Problems to solve =>
a: Set down, word for word, everything from "The image forming stations 20Y, 20M, 20C, and 20K, one" down to "unless otherwise specified." in the image forming apparatus text.
b: Extract everything in the records from the line containing "Reading left to" down to the end of the records, including both ends, and repeat those lines exactly. Leave out the pictures.

** Opening Passage to read block **

FIG. 1 is a schematic diagram illustrating an image forming apparatus 1 according to an illustrative embodiment of the present invention. As will be described later, the image forming apparatus 1 illustrated in FIG. 1 is a tandem-type image forming apparatus using an intermediate transfer method in which a toner image is indirectly transferred from an image bearing member onto a recording medium via an intermediate transfer member.
The image forming apparatus 1 includes a sheet feed unit 200 at the bottom of the image forming apparatus 1, an optical writing unit 103 disposed above the sheet feed unit 200, a belt-type intermediate transfer member 100 (hereinafter referred to simply as intermediate transfer belt) serving as a primary transfer member disposed substantially at the center of the image forming apparatus 1, image forming stations 20Y, 20M, 20C, and 20K, one for each of the colors yellow, magenta, cyan, and black, arranged in tandem along the intermediate transfer belt 100, and so forth. The intermediate transfer belt 100 is formed into an endless loop entrained around a plurality of rollers 13, 14, 15, and 16, and stretched taut.
The image forming stations 20Y, 20M, 20C, and 20K, one for each of the colors yellow, magenta, cyan, and black, are arranged in tandem below and outside the loop formed by the intermediate transfer belt 100. It is to be noted that suffixes Y, M, C, and K indicate the colors yellow, magenta, cyan, and black, respectively. The image forming stations 20Y, 20M, 20C, and 20K all have the same configuration as all the others, differing only in the color of toner employed. To simplify the description, the suffixes Y, M, C, and K indicating colors are omitted herein, unless otherwise specified.

** Closing Passage to read block **
** Opening Given information block **

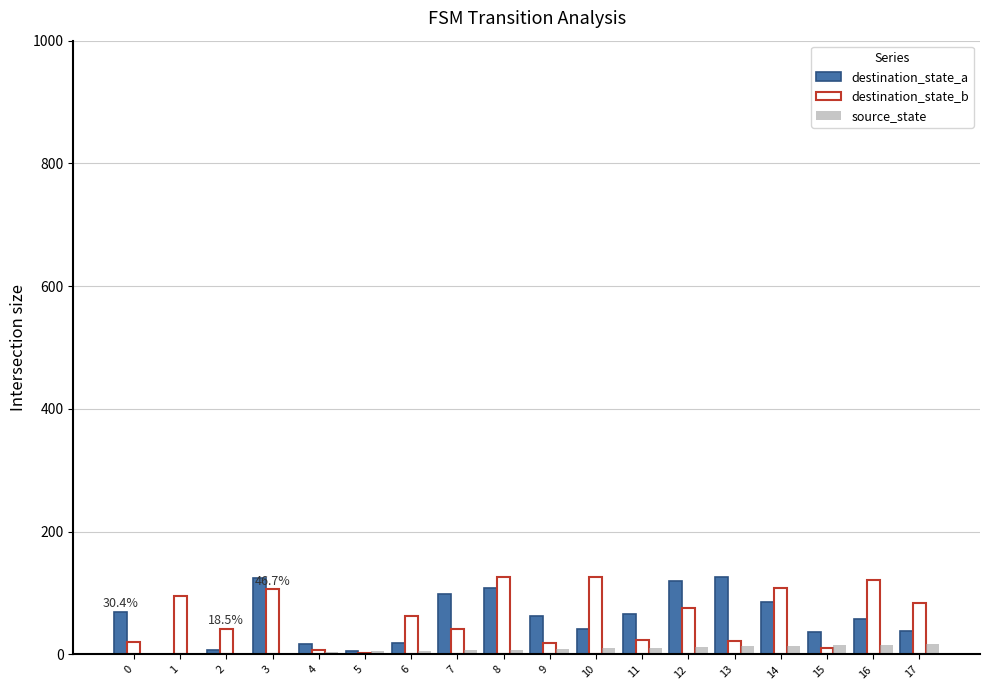

The value of destination_state_a at 3 is 44. True or false?

False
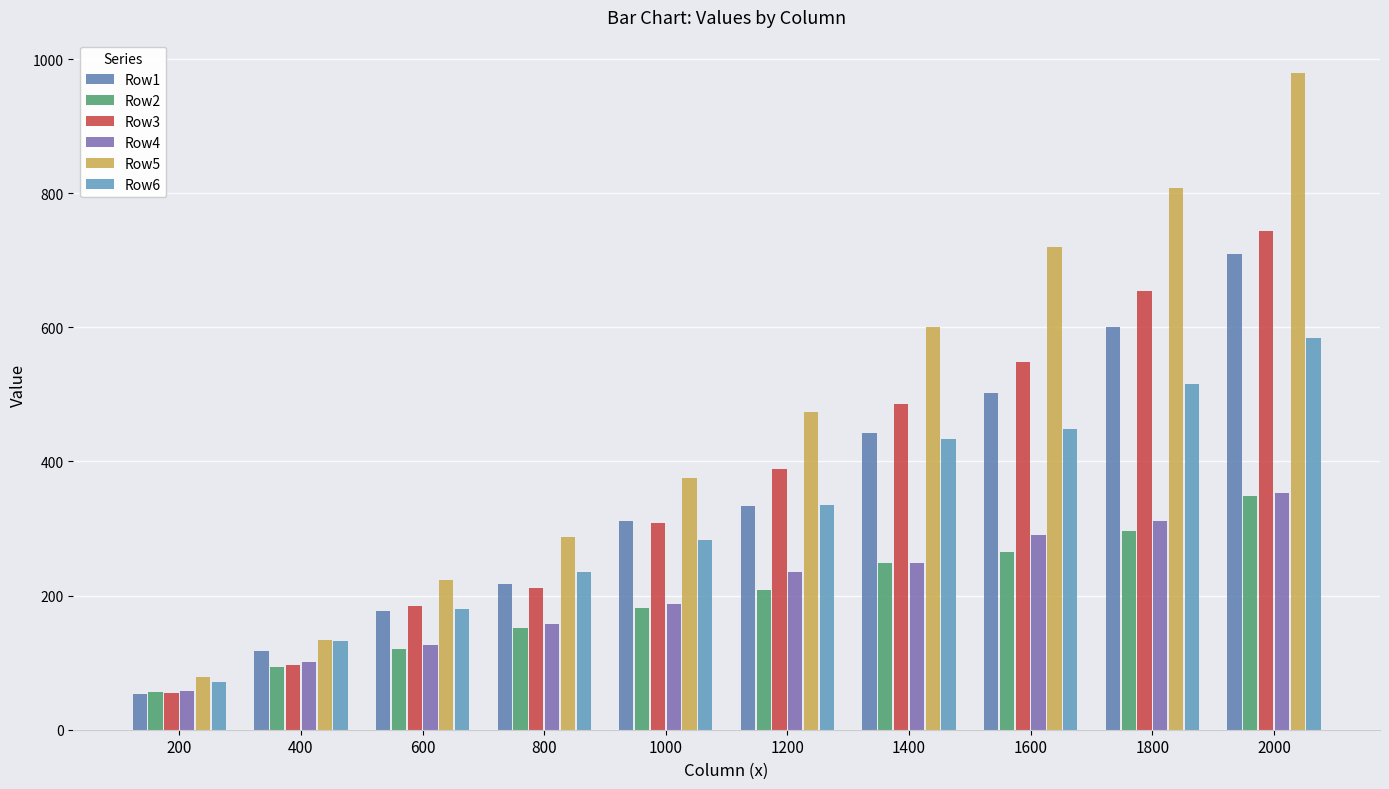

Reading left to right, list all the values displayed in this chart.

Row1: 200=54	400=117	600=177	800=218	1000=311	1200=333	1400=442	1600=502	1800=600	2000=710
Row2: 200=56	400=93	600=120	800=151	1000=181	1200=209	1400=249	1600=265	1800=297	2000=348
Row3: 200=55	400=96	600=184	800=211	1000=308	1200=389	1400=485	1600=548	1800=654	2000=744
Row4: 200=57	400=101	600=127	800=157	1000=187	1200=235	1400=248	1600=290	1800=311	2000=353
Row5: 200=78	400=134	600=223	800=287	1000=376	1200=474	1400=601	1600=720	1800=808	2000=980
Row6: 200=71	400=132	600=180	800=235	1000=283	1200=335	1400=434	1600=448	1800=516	2000=584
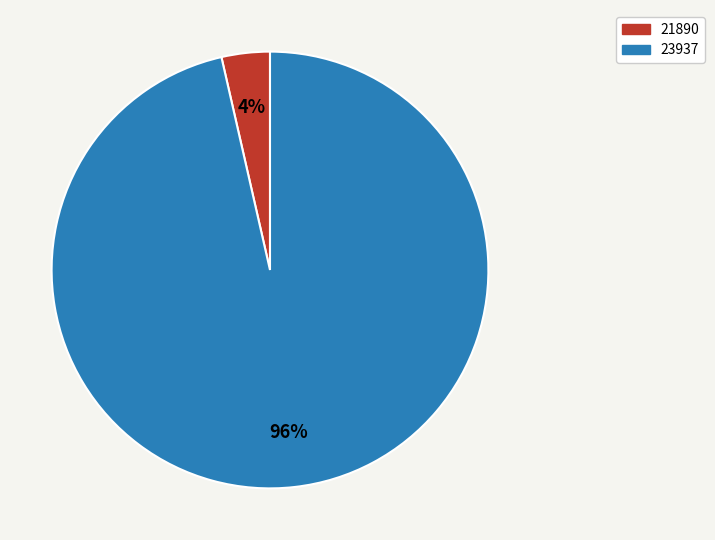

What is the largest slice in the pie chart?

23937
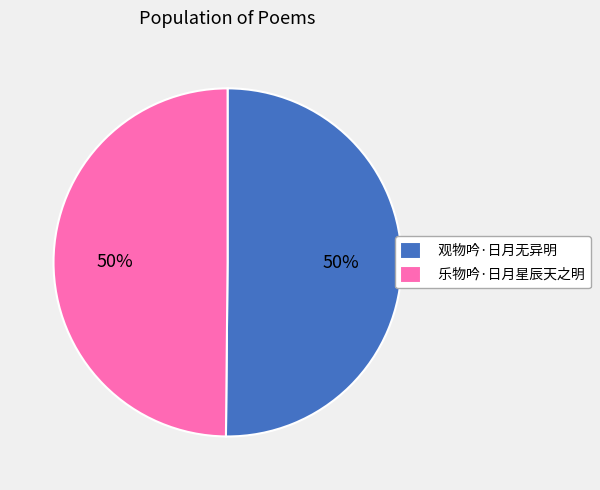

Is the sum of 观物吟·日月无异明 and 乐物吟·日月星辰天之明 greater than half?

Yes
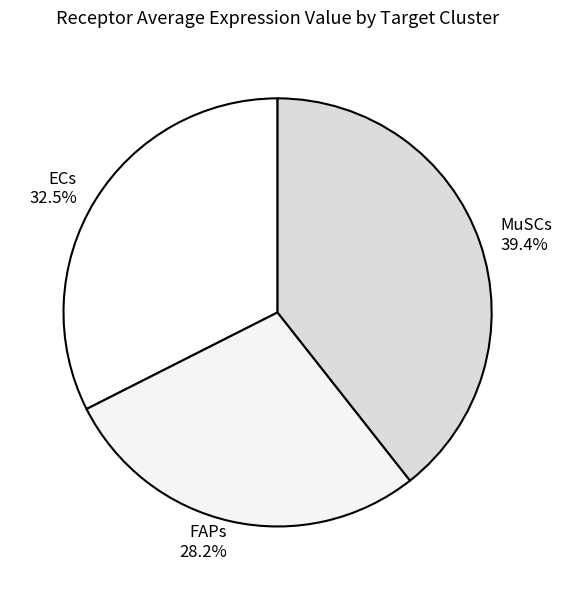

Approximately how many times larger is the value at MuSCs compared to FAPs?

1.4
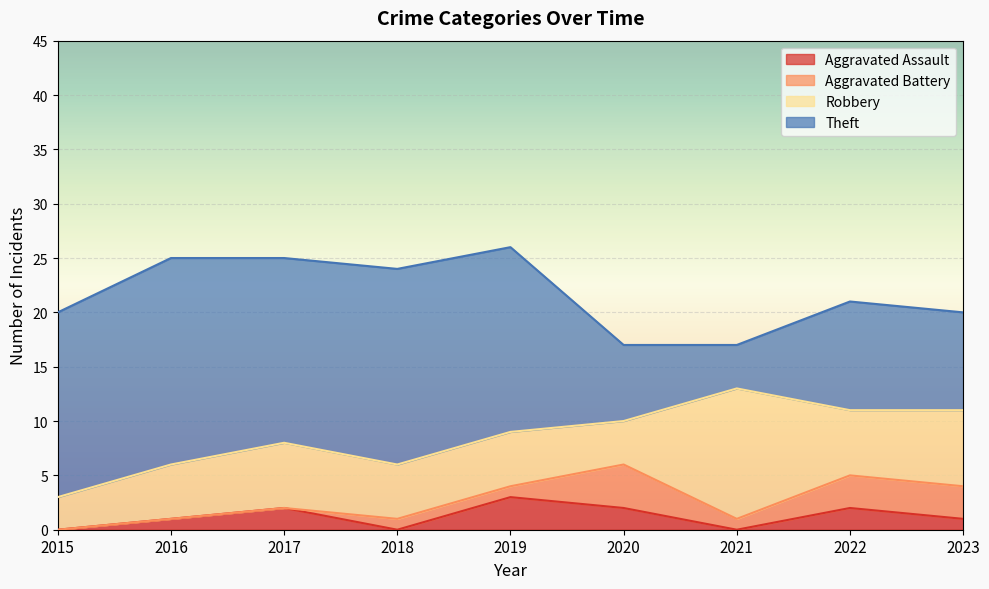

At which category does Robbery reach its first local valley?

2020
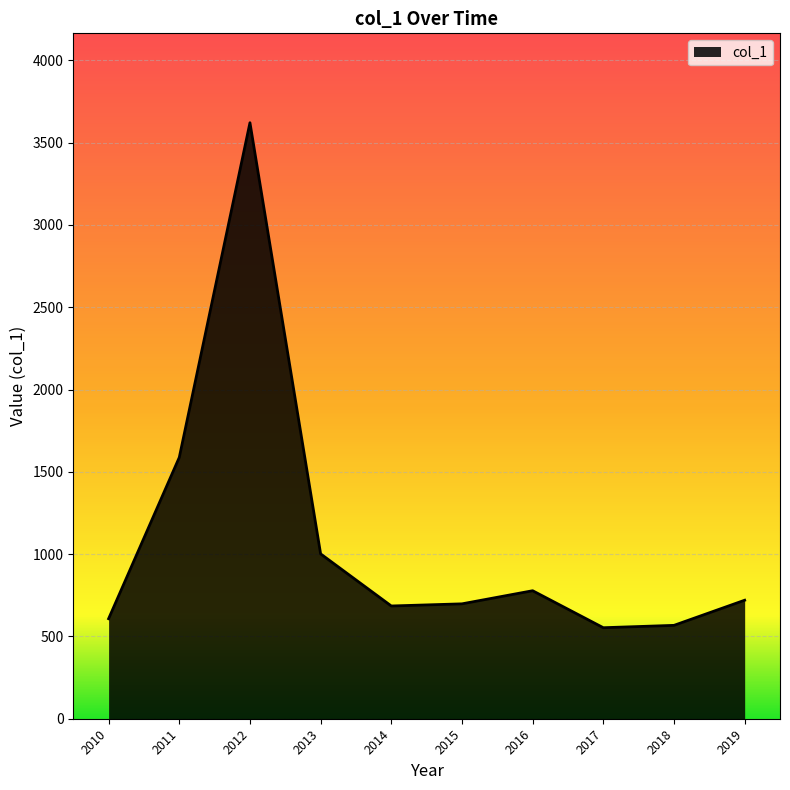

What is the greatest value displayed?

3620.9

** Closing Given information block **

Activity answers =>
a:
The image forming stations 20Y, 20M, 20C, and 20K, one for each of the colors yellow, magenta, cyan, and black, are arranged in tandem below and outside the loop formed by the intermediate transfer belt 100. It is to be noted that suffixes Y, M, C, and K indicate the colors yellow, magenta, cyan, and black, respectively. The image forming stations 20Y, 20M, 20C, and 20K all have the same configuration as all the others, differing only in the color of toner employed. To simplify the description, the suffixes Y, M, C, and K indicating colors are omitted herein, unless otherwise specified.

b:
Reading left to right, list all the values displayed in this chart.

Row1: 200=54	400=117	600=177	800=218	1000=311	1200=333	1400=442	1600=502	1800=600	2000=710
Row2: 200=56	400=93	600=120	800=151	1000=181	1200=209	1400=249	1600=265	1800=297	2000=348
Row3: 200=55	400=96	600=184	800=211	1000=308	1200=389	1400=485	1600=548	1800=654	2000=744
Row4: 200=57	400=101	600=127	800=157	1000=187	1200=235	1400=248	1600=290	1800=311	2000=353
Row5: 200=78	400=134	600=223	800=287	1000=376	1200=474	1400=601	1600=720	1800=808	2000=980
Row6: 200=71	400=132	600=180	800=235	1000=283	1200=335	1400=434	1600=448	1800=516	2000=584

What is the largest slice in the pie chart?

23937

Is the sum of 观物吟·日月无异明 and 乐物吟·日月星辰天之明 greater than half?

Yes

Approximately how many times larger is the value at MuSCs compared to FAPs?

1.4

At which category does Robbery reach its first local valley?

2020

What is the greatest value displayed?

3620.9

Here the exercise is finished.